Temple announced it would raise tuition 9.9 percent for in-state students and 5.4 percent for out-of-state students like Speers. At Pennsylvania State University, officials plan a yet-to-be-determined increase. The University of Pittsburgh and Lincoln University have not announced hikes.
Tuition will go up 7.5 percent in the fall at the 14 state-owned colleges, which include West Chester University.
For the people who run Pennsylvania colleges, it was a week of good news and bad news.
The good news? The state budget was for once signed on time, so colleges have solid figures on funding at the start of the fiscal year.

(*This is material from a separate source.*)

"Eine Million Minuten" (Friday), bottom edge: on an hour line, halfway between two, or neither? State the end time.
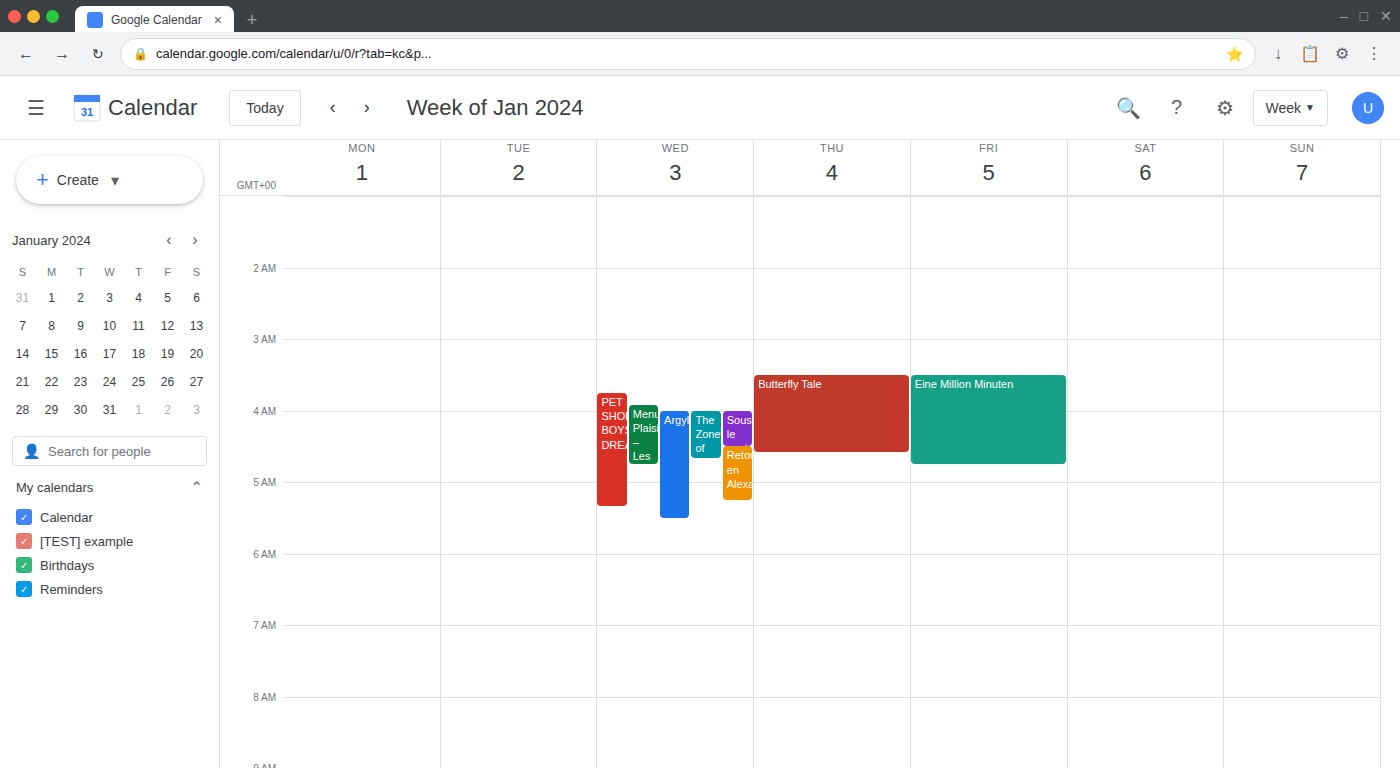
4:45 AM -- neither: three quarters of the way from the 4 AM line to the 5 AM line.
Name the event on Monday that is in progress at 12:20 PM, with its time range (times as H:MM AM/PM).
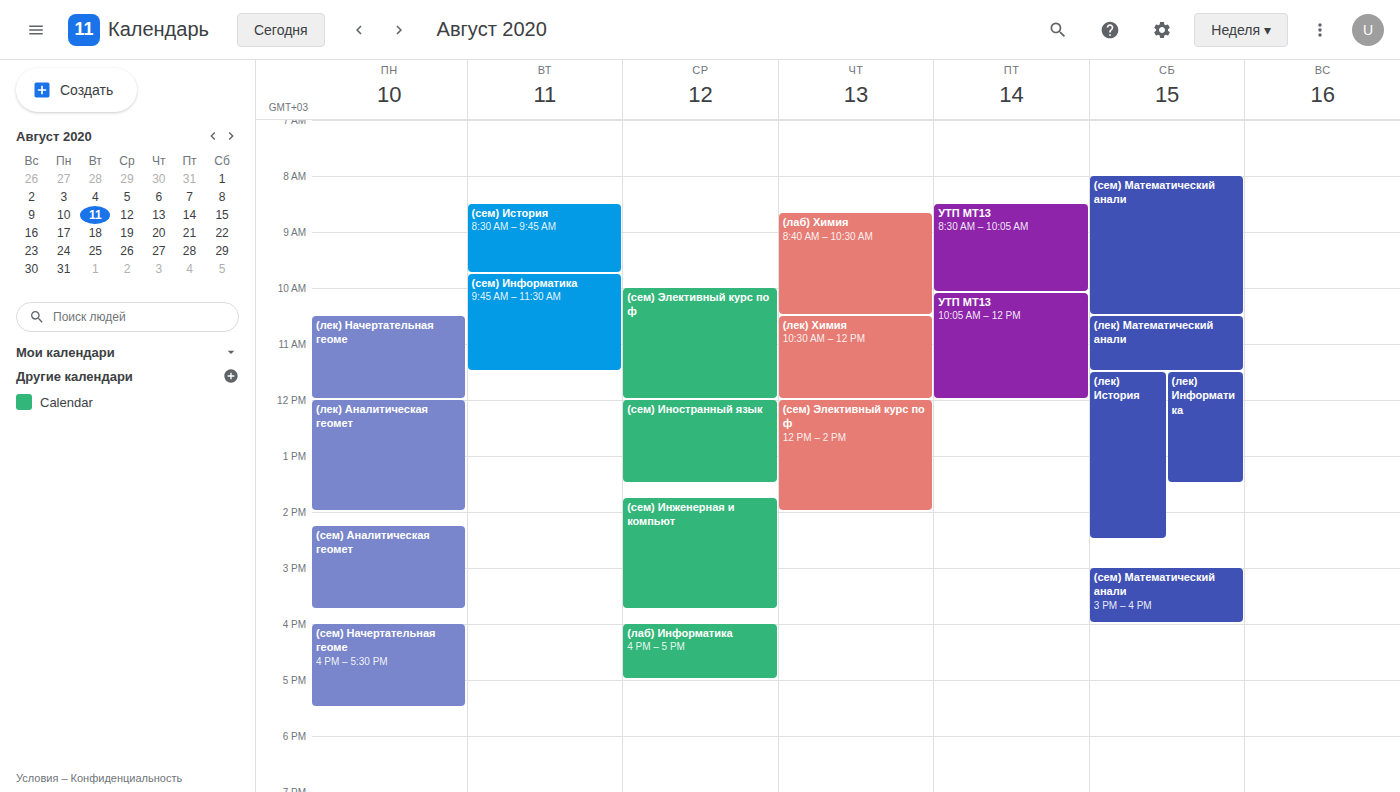
"(лек) Аналитическая геомет", 12:00 PM to 2:00 PM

The bad news? The figures are terrible.
The four state-related universities - Temple, Penn State, Pittsburgh, and Lincoln - suffered 19 percent reductions in support, and the 14 state schools were cut 18 percent.
Both numbers are better than the 50 percent reduction that Corbett proposed to help close a $4 billion deficit. Yet both are historic reductions that have left students, parents, and administrators reeling.
"Cutting something as essential as education shows a fundamentally distorted priority list," said Temple senior Beth Cozzolino, 20, of Audubon, Montgomery County, who helped lead marches and lobby legislators to restore funding this school year. "It's still going to hurt a lot of people."
She pays for college through loans, work study, grants, and savings - the last supplemented by parents who have been putting money aside for nearly 20 years.
Cozzolino's father, Tom, said helping his four children pay for college meant skipping big vacations and new cars.